Barack Obama did not win the presidency of the United States—his volunteers did. This election was decided by ordinary Americans working to achieve something extraordinary. President Obama began his career in much the same way, going door to door as a local community organizer in Illinois, and his winning campaign strategy reflects this deep appreciation for the average neighborhood supporter. By combining a sophisticated campaign infrastructure with the passion and personal connection that lies at the heart of community organizing, he was able to successfully mobilize his base where it mattered most, and in the process he has forever changed how presidential candidates will engage with voters.
In 2009, President Obama established Organizing for America (OFA), the campaign’s grassroots wing, which focused on enabling unprecedented communication between national headquarters, state headquarters, and local offices. Although its structure was strictly hierarchical, the campaign encouraged community organizers to tune in to regular discussions with other organizers and state leaders. This exchange of information proved invaluable in swing states. OFA volunteers and interns would frequently inform their office of the best places they had discovered to register voters, call neighbors to get an understanding of the issues that mattered to them, and develop fluid plans of action that allowed them to respond instantly to changing circumstances on the ground.
To be sure, Mitt Romney’s campaign certainly had this dynamism, at least to a certain extent. However, it lacked President Obama’s internally transparent campaign infrastructure, which provided far more consistent talking points and more targeted funding than Romney could muster. Considering the fact that with each and every gaffe and flip-flop, the Romney campaign had one more irregularity to iron out in potential voters’ minds. Moreover, Obama’s popularity over “new media”, including social media sites such as Facebook and Twitter, ensured a steady stream of rhetorically positive support, while Romney could hardly organize his own opinions, let alone the volunteers who struggled to sell them to the electorate.
Despite its long chains of e-mails begging for donations, the Obama campaign significantly outperformed its opposition in terms of funding. Governor Romney enjoyed the backing of well-funded Super PACs, but his campaign only matched about 60% of Obama’s fundraising, which translated into fewer advertisements, a reliance on independent conservative organizations’ sponsorship, and—worst of all—an abysmally low number of local offices, especially in key swing states. Across the entire United States, Obama outpaced his opponent with 755 such offices compared to Romney’s 283. In Florida, the local headquarters count was 102 to 48, while the ratio was 122 to 40 in Ohio. This stark advantage allowed the President to place field offices in more counties and organize a greater base of support in pivotal states—and the advantage is more than numerical. Many objectives reports of Romney campaign offices have consistently cited minimal communication and a lack of national as opposed to distracting local focus. But what made the Obama campaign substantially more committed and focused than Romney’s?
President Obama’s most effective tool in building this infrastructure from the ground up was his enduring commitment to an ideology that easily appeals to moderate voters. For instance, whereas Romney followed his Republican allies in affirming that less government is better government, Obama argues that government is not always the answer, but it is sometimes an answer.

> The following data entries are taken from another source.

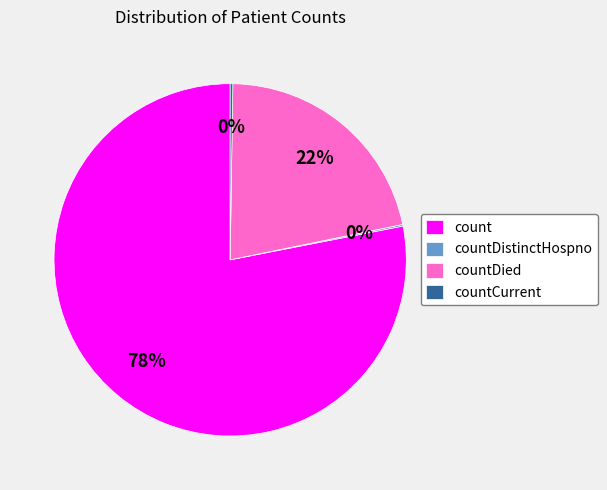

What is the largest slice in the pie chart?

count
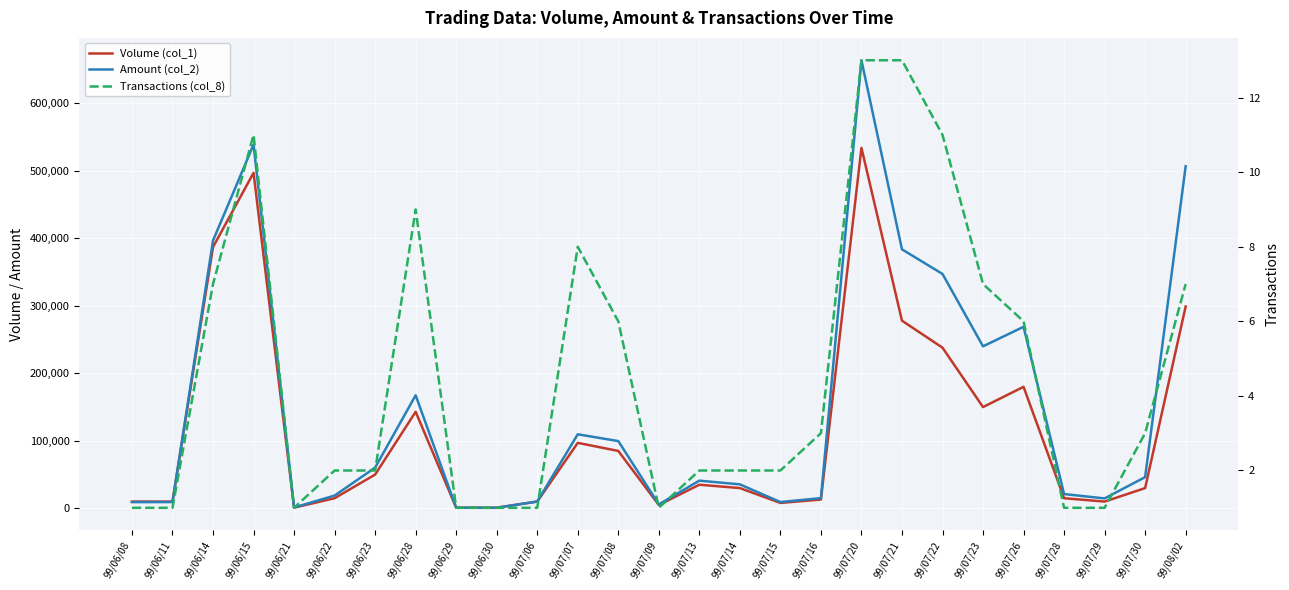

How many distinct data groups are displayed?

3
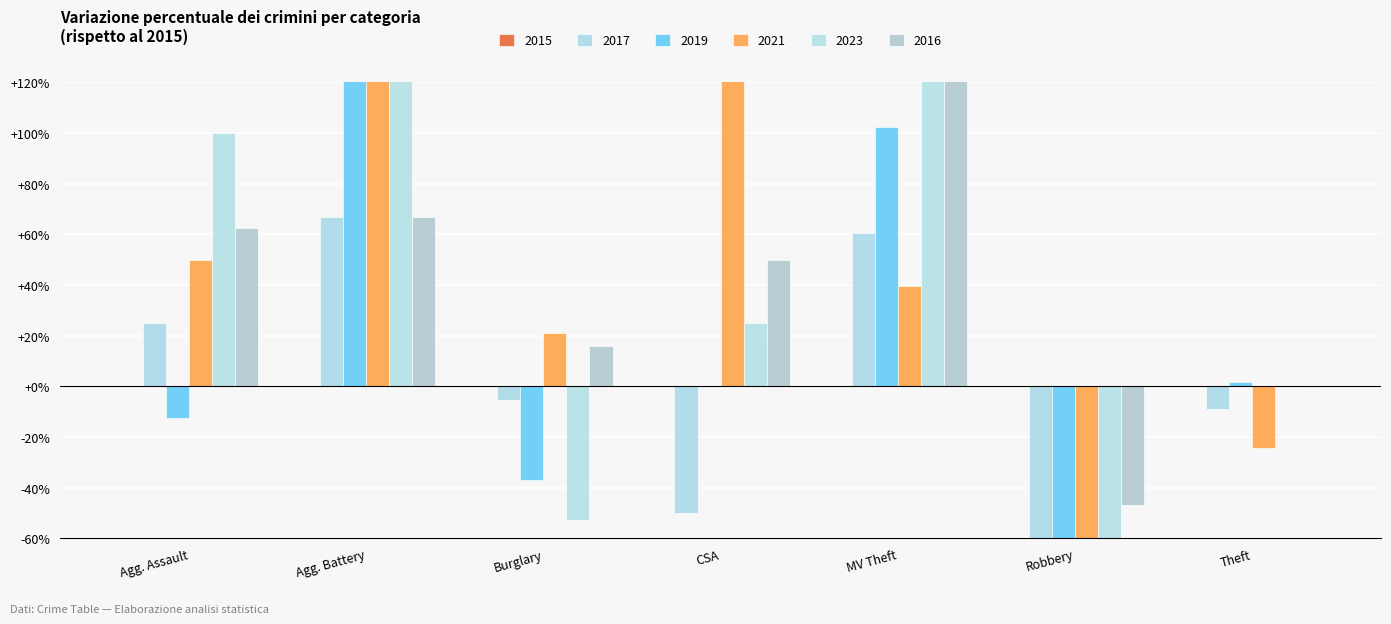

Where is 2015 nearest to the value 247?

Motor Vehicle Theft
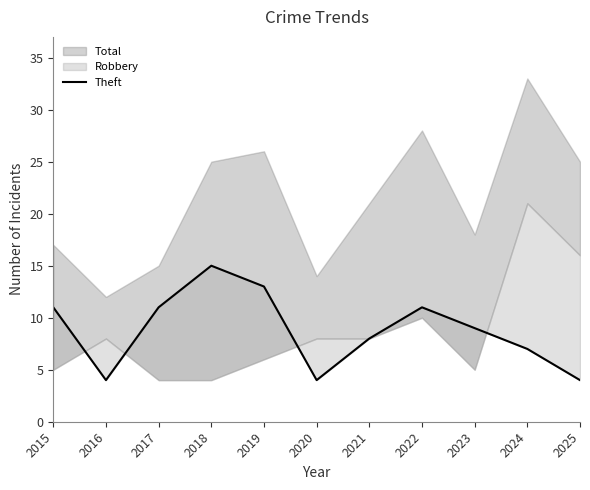

How many data points are above 9?

5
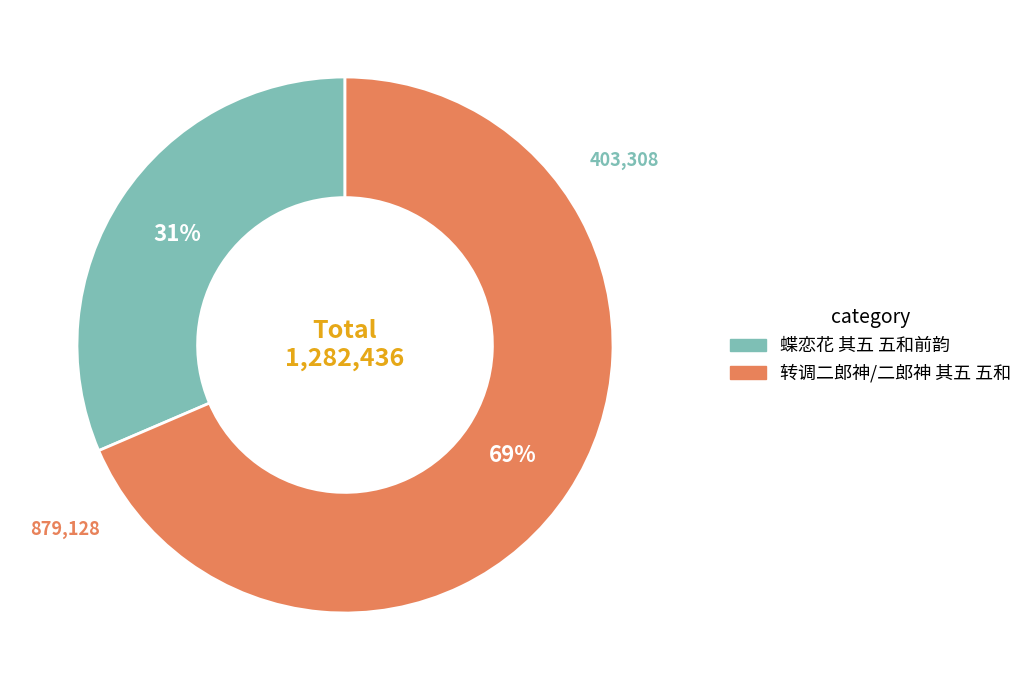

To the nearest percent, what is the combined percentage of 转调二郎神/二郎神 其五 五和 and 蝶恋花 其五 五和前韵?

100%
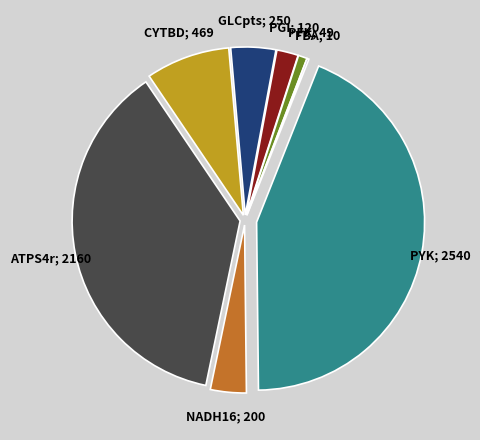

Does any single category account for the majority?

No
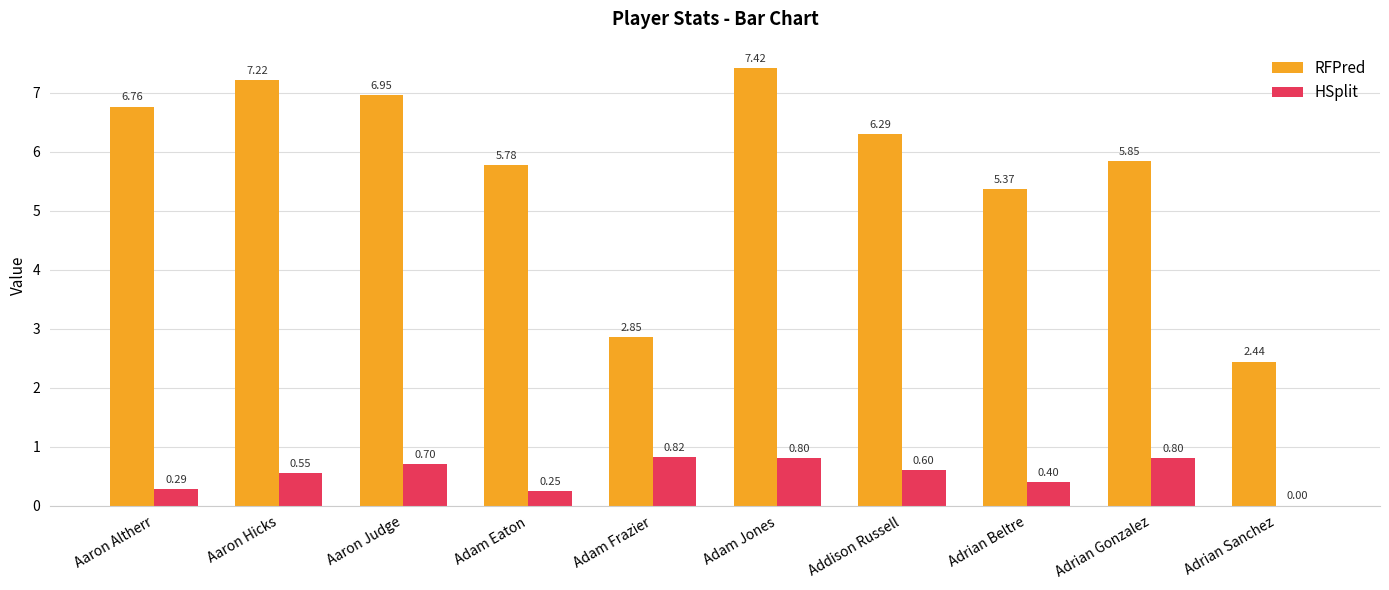

Which category has the highest value in the RFPred series?

Adam Jones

As he continued to frame the election as a choice between two competing visions for the future of the United States, Obama’s more nuanced vision became increasingly competitive against Romney’s. With its vast mobilized base deployed in swing states, the Obama campaign could explain the nuance and persuade centrist voters en masse.
The Republican Party would do well to start taking notes on President Obama’s strategy. Over the next four years, it will no doubt redefine itself either as a more entrenched bastion of conservatism or as a more back-to-basics party that can possibly appeal to minority groups that currently lie far outside of its reach. Nevertheless, no matter what sort of party it decides it wants to be, the GOP’s number one priority must be to learn from the Democrats’ successful campaigns in 2008 and 2012. Most important of all the lessons that Organizing for America offers is that Republicans may be able to promulgate a vision for Americans, but it ought to be a positive one. Campaigns can no longer adequately defend a vision of “American’t”.
The 2012 election has secured an opportunity for Democrats to push forward their agenda. In the meantime, President Obama now governs an electorate that is more strongly divided than ever. This is a crisis of partisanship that the United States will almost certainly face for several more election cycles to come. Inevitably, however, the Obama campaign has signaled that elections, and even politics on the whole, can no longer be conducted entirely from the top-down. America does not need the leadership of a manager or a CEO or a general so much as it needs more boots on the ground—more people committed to improving their vision for the country’s future and actively working to realize it, even if they disagree about what steps to take on the path forward.